Exclude all images and print the entries below exactly.

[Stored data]
•••••
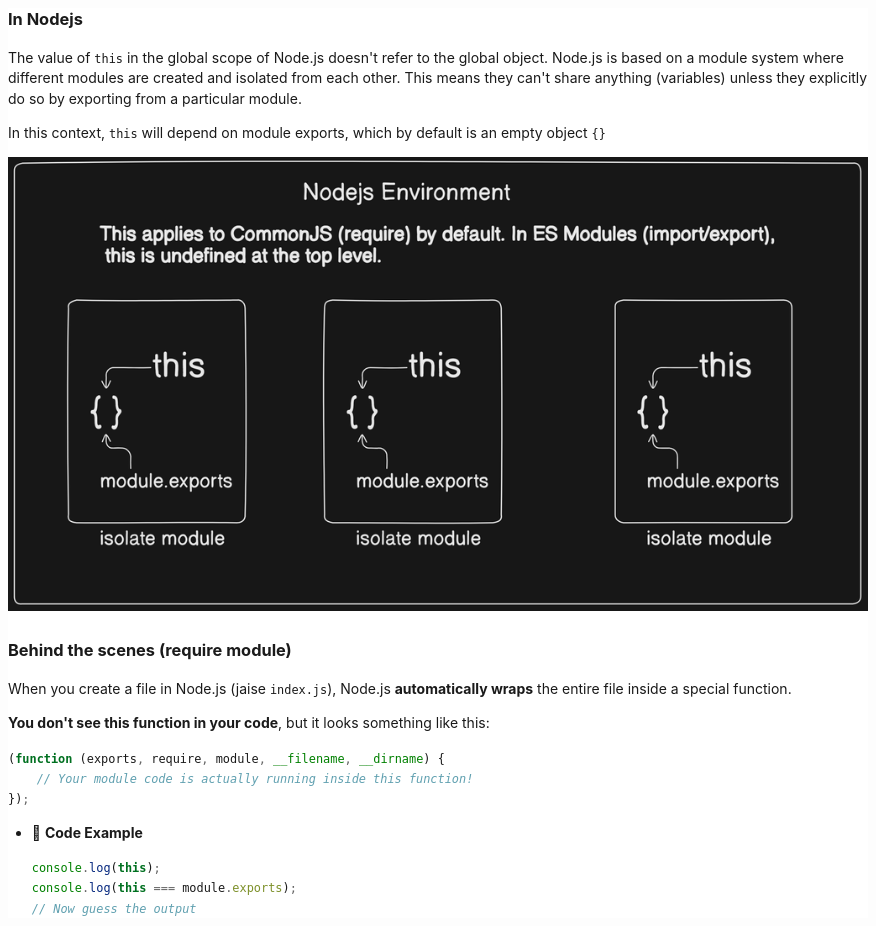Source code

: ### **In Nodejs**

The value of `this` in the global scope of Node.js doesn't refer to the global object. Node.js is based on a module system where different modules are created and isolated from each other. This means they can't share anything (variables) unless they explicitly do so by exporting from a particular module. 

In this context, `this` will depend on module exports, which by default is an empty object `{}`

![image.png](imgs/image%201.png)

### Behind the scenes (require module)

When you create a file in Node.js (jaise `index.js`), Node.js **automatically wraps** the entire file inside a special function. 

**You don't see this function in your code**, but it looks something like this:

```jsx
(function (exports, require, module, __filename, __dirname) {
    // Your module code is actually running inside this function!
});
```

- 📝 **Code Example**
    
    ```jsx
    console.log(this); 
    console.log(this === module.exports); 
    // Now guess the output
    ```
•••••
*Expected output:*
Source code

: ### **In Nodejs**

The value of `this` in the global scope of Node.js doesn't refer to the global object. Node.js is based on a module system where different modules are created and isolated from each other. This means they can't share anything (variables) unless they explicitly do so by exporting from a particular module. 

In this context, `this` will depend on module exports, which by default is an empty object `{}`

![image.png](imgs/image%201.png)

### Behind the scenes (require module)

When you create a file in Node.js (jaise `index.js`), Node.js **automatically wraps** the entire file inside a special function. 

**You don't see this function in your code**, but it looks something like this:

```jsx
(function (exports, require, module, __filename, __dirname) {
    // Your module code is actually running inside this function!
});
```

- 📝 **Code Example**
    
    ```jsx
    console.log(this); 
    console.log(this === module.exports); 
    // Now guess the output
    ```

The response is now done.